The second trial of murder-accused former Napier City councillor Peter Beckett is set to begin today at the British Columbia Supreme Court in Kelowna, BC.
A first trial lasting three months ended in Kamloops in April last year with a hung jury, Beckett later claiming it had been 11-1 in favour of acquittal.
On August 18, 2010, Beckett's wife, Canadian school teacher Laura Letts-Beckett, drowned on Upper Arros Lake, 560km northeast of Vancouver, during what was initially reported as a fishing trip.
Twelve months later, Beckett was arrested and charged with murder.

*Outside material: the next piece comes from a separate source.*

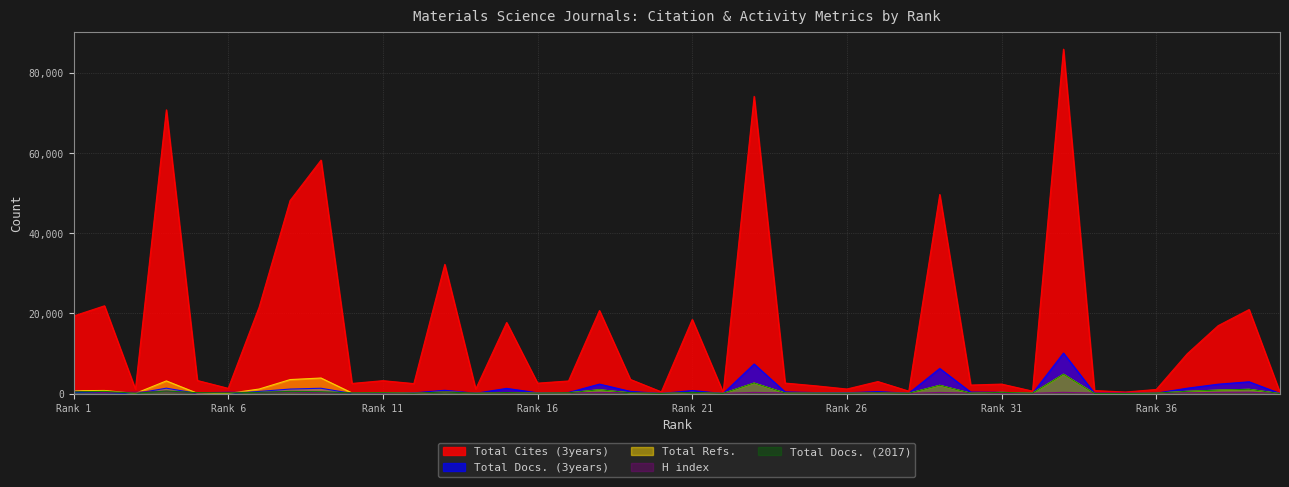

Which series has the largest range (max minus min)?

Total Cites (3years)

Remanded in custody, he was later charged with plotting to kill five trial witnesses - Mrs Letts-Beckett's parents, a cousin, a lawyer and a Royal Canadian Mounted Police sergeant, based on claims made by a fellow inmate turned state informer.
The Crown had claimed Beckett murdered his wife to profit from an inheritance, insurance and their house.

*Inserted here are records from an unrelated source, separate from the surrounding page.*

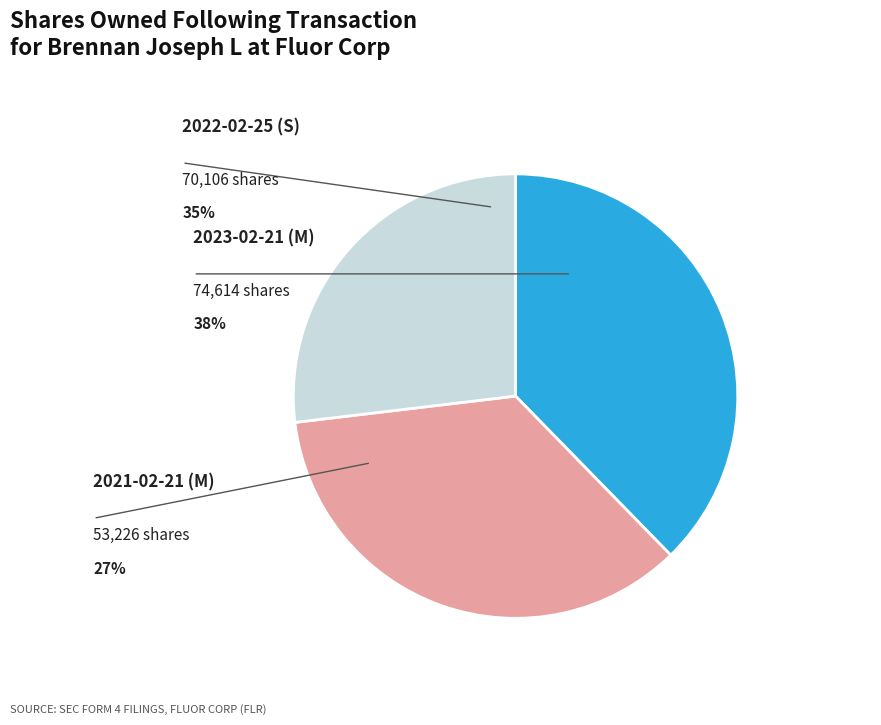

Is there any slice that represents more than half of the pie?

No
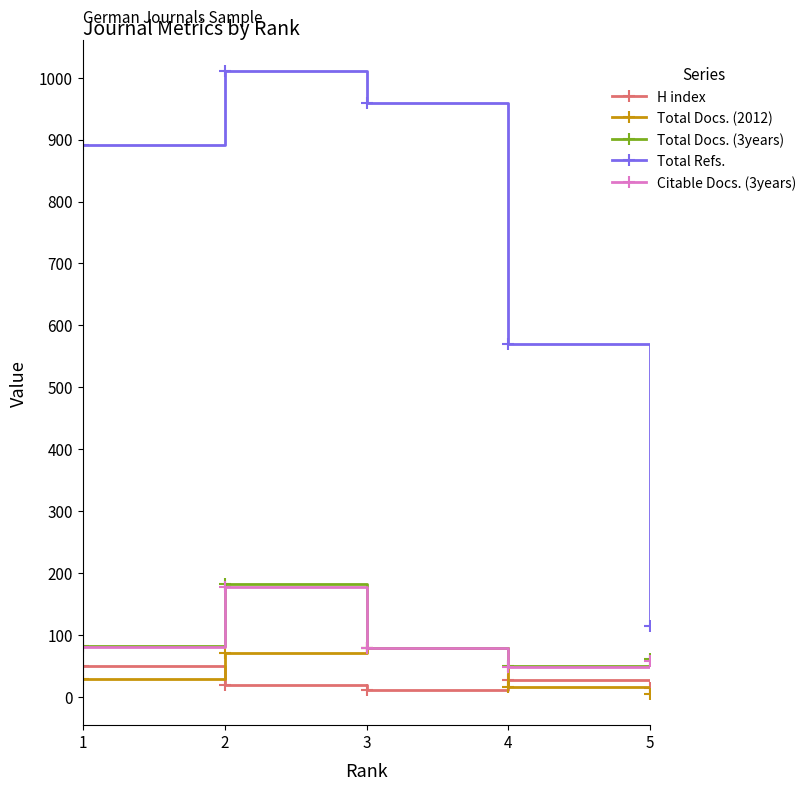

What is the maximum value shown in the chart?

1010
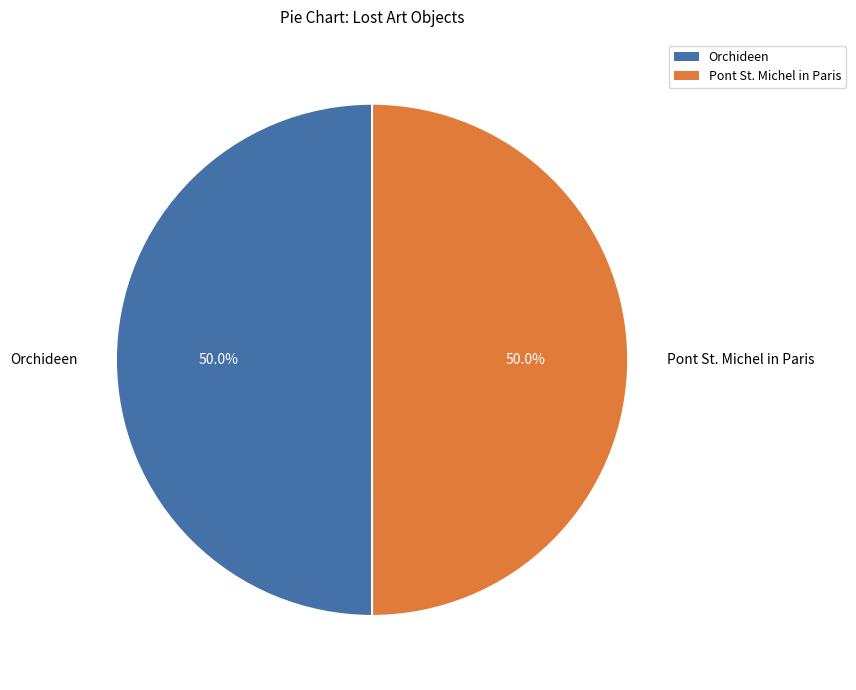

How many slices are in this pie chart?

2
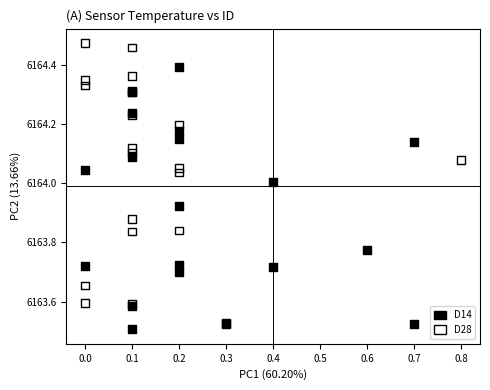

Which series reaches the maximum Y coordinate?

D28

Beckett denied the charge. Following several months of hearings in 2015 related to admissibility of evidence, his trial started in Kamloops last January and included his claims that Ms Letts-Beckett had been suicidally depressed and either committed suicide or drowned accidentally.
The trial ended after three months, with the jury unable to reach verdicts, and Beckett was ordered to undergo a new trial.
Raised in Hastings, Beckett was running a business taking tour groups from Napier to Cape Kidnappers when he became a Napier councillor in 1998.
He served a three-year term but he did not stand for re-election and moved to Canada, where he married the then Ms Betts, whom he reportedly met while operating the tours.
The trial will commence at 10am BC time with the jury selection and trial scheduled to follow.